* [TASK DESCRIPTION]: Please repeat the entries exactly as they appear and omit any images.

* [DATASET RECORDS]:
>>>
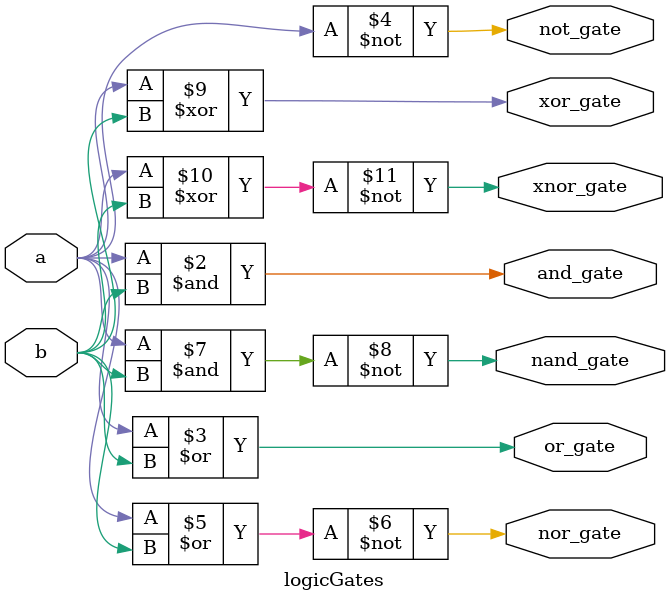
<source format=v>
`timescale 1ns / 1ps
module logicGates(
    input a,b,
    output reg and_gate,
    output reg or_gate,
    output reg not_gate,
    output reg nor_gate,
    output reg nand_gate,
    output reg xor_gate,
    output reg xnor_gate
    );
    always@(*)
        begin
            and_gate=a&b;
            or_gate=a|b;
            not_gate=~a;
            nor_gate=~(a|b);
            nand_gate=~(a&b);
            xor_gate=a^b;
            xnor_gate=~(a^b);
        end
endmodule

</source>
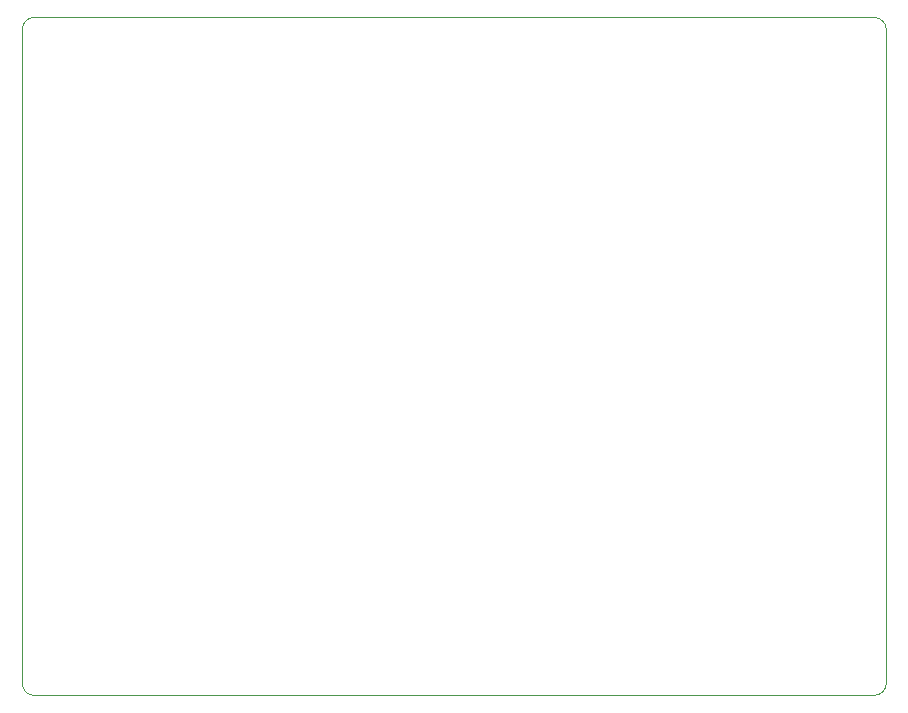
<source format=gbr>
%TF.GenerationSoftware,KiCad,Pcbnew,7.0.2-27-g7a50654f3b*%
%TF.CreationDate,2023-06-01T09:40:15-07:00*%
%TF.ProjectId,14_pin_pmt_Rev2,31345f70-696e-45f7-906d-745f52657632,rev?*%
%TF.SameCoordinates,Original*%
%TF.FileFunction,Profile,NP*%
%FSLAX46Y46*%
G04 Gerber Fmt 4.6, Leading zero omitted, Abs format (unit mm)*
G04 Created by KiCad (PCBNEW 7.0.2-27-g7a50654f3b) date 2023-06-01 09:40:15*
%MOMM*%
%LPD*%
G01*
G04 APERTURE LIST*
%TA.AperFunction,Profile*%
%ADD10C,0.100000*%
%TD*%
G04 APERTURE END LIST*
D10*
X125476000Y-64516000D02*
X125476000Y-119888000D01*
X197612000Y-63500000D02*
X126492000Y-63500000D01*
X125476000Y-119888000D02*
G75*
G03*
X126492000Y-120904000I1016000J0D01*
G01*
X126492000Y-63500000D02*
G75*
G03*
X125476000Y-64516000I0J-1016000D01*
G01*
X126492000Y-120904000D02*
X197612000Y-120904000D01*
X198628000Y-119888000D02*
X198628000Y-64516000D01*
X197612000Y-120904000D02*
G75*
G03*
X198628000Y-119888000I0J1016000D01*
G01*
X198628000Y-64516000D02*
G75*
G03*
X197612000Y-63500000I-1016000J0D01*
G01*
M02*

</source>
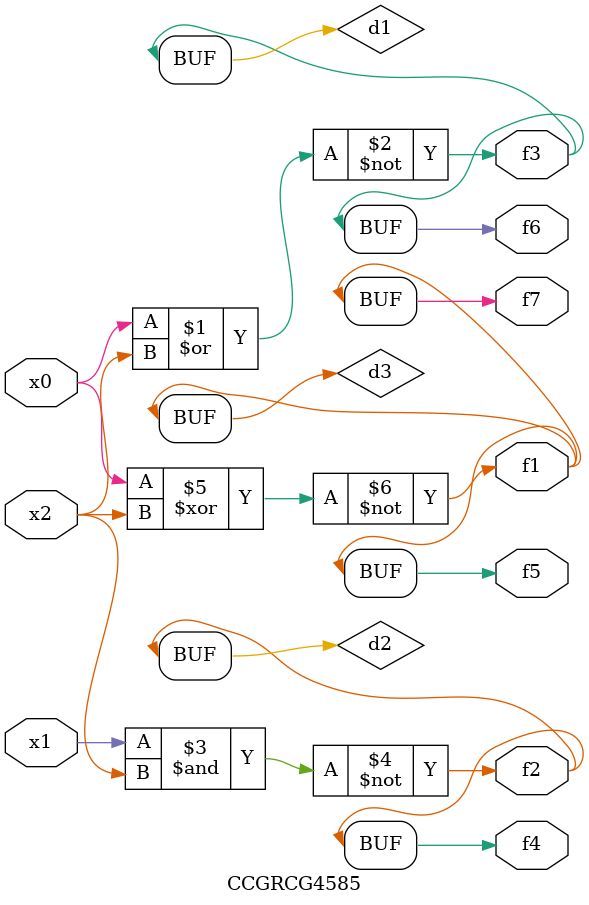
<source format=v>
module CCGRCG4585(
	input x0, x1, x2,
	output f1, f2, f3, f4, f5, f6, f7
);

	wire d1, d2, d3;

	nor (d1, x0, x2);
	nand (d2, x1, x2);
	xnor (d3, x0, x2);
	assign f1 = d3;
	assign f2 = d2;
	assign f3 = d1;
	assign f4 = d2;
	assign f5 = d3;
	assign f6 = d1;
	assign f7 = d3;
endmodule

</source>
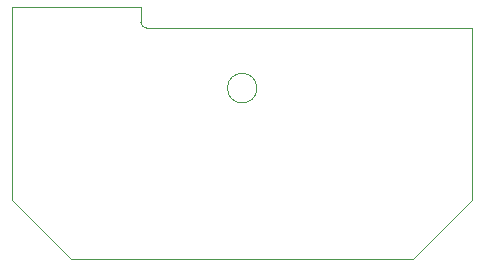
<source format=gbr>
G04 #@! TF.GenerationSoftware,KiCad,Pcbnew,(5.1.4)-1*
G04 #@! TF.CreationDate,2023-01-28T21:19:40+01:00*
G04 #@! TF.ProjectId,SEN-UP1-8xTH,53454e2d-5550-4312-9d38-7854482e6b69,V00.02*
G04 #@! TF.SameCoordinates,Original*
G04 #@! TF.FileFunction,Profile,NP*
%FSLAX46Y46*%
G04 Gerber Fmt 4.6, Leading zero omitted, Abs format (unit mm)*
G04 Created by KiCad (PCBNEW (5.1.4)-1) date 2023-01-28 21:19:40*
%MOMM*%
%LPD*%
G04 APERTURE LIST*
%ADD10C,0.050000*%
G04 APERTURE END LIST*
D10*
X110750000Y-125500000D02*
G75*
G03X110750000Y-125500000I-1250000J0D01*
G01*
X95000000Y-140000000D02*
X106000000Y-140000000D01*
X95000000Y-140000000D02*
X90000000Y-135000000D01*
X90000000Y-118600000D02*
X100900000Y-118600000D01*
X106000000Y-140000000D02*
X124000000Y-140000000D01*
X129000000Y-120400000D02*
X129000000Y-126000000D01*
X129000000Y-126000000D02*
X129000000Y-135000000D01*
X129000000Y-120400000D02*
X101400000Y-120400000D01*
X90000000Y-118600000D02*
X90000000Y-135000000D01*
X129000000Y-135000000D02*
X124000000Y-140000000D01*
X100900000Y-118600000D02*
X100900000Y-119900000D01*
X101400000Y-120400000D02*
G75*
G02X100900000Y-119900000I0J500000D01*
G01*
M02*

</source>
<<<
* [EXERCISE SOLUTION]:
<source format=v>
`timescale 1ns / 1ps
module logicGates(
    input a,b,
    output reg and_gate,
    output reg or_gate,
    output reg not_gate,
    output reg nor_gate,
    output reg nand_gate,
    output reg xor_gate,
    output reg xnor_gate
    );
    always@(*)
        begin
            and_gate=a&b;
            or_gate=a|b;
            not_gate=~a;
            nor_gate=~(a|b);
            nand_gate=~(a&b);
            xor_gate=a^b;
            xnor_gate=~(a^b);
        end
endmodule

</source>
<source format=gbr>
%TF.GenerationSoftware,KiCad,Pcbnew,7.0.2-27-g7a50654f3b*%
%TF.CreationDate,2023-06-01T09:40:15-07:00*%
%TF.ProjectId,14_pin_pmt_Rev2,31345f70-696e-45f7-906d-745f52657632,rev?*%
%TF.SameCoordinates,Original*%
%TF.FileFunction,Profile,NP*%
%FSLAX46Y46*%
G04 Gerber Fmt 4.6, Leading zero omitted, Abs format (unit mm)*
G04 Created by KiCad (PCBNEW 7.0.2-27-g7a50654f3b) date 2023-06-01 09:40:15*
%MOMM*%
%LPD*%
G01*
G04 APERTURE LIST*
%TA.AperFunction,Profile*%
%ADD10C,0.100000*%
%TD*%
G04 APERTURE END LIST*
D10*
X125476000Y-64516000D02*
X125476000Y-119888000D01*
X197612000Y-63500000D02*
X126492000Y-63500000D01*
X125476000Y-119888000D02*
G75*
G03*
X126492000Y-120904000I1016000J0D01*
G01*
X126492000Y-63500000D02*
G75*
G03*
X125476000Y-64516000I0J-1016000D01*
G01*
X126492000Y-120904000D02*
X197612000Y-120904000D01*
X198628000Y-119888000D02*
X198628000Y-64516000D01*
X197612000Y-120904000D02*
G75*
G03*
X198628000Y-119888000I0J1016000D01*
G01*
X198628000Y-64516000D02*
G75*
G03*
X197612000Y-63500000I-1016000J0D01*
G01*
M02*

</source>
<source format=v>
module CCGRCG4585(
	input x0, x1, x2,
	output f1, f2, f3, f4, f5, f6, f7
);

	wire d1, d2, d3;

	nor (d1, x0, x2);
	nand (d2, x1, x2);
	xnor (d3, x0, x2);
	assign f1 = d3;
	assign f2 = d2;
	assign f3 = d1;
	assign f4 = d2;
	assign f5 = d3;
	assign f6 = d1;
	assign f7 = d3;
endmodule

</source>
<source format=gbr>
G04 #@! TF.GenerationSoftware,KiCad,Pcbnew,(5.1.4)-1*
G04 #@! TF.CreationDate,2023-01-28T21:19:40+01:00*
G04 #@! TF.ProjectId,SEN-UP1-8xTH,53454e2d-5550-4312-9d38-7854482e6b69,V00.02*
G04 #@! TF.SameCoordinates,Original*
G04 #@! TF.FileFunction,Profile,NP*
%FSLAX46Y46*%
G04 Gerber Fmt 4.6, Leading zero omitted, Abs format (unit mm)*
G04 Created by KiCad (PCBNEW (5.1.4)-1) date 2023-01-28 21:19:40*
%MOMM*%
%LPD*%
G04 APERTURE LIST*
%ADD10C,0.050000*%
G04 APERTURE END LIST*
D10*
X110750000Y-125500000D02*
G75*
G03X110750000Y-125500000I-1250000J0D01*
G01*
X95000000Y-140000000D02*
X106000000Y-140000000D01*
X95000000Y-140000000D02*
X90000000Y-135000000D01*
X90000000Y-118600000D02*
X100900000Y-118600000D01*
X106000000Y-140000000D02*
X124000000Y-140000000D01*
X129000000Y-120400000D02*
X129000000Y-126000000D01*
X129000000Y-126000000D02*
X129000000Y-135000000D01*
X129000000Y-120400000D02*
X101400000Y-120400000D01*
X90000000Y-118600000D02*
X90000000Y-135000000D01*
X129000000Y-135000000D02*
X124000000Y-140000000D01*
X100900000Y-118600000D02*
X100900000Y-119900000D01*
X101400000Y-120400000D02*
G75*
G02X100900000Y-119900000I0J500000D01*
G01*
M02*

</source>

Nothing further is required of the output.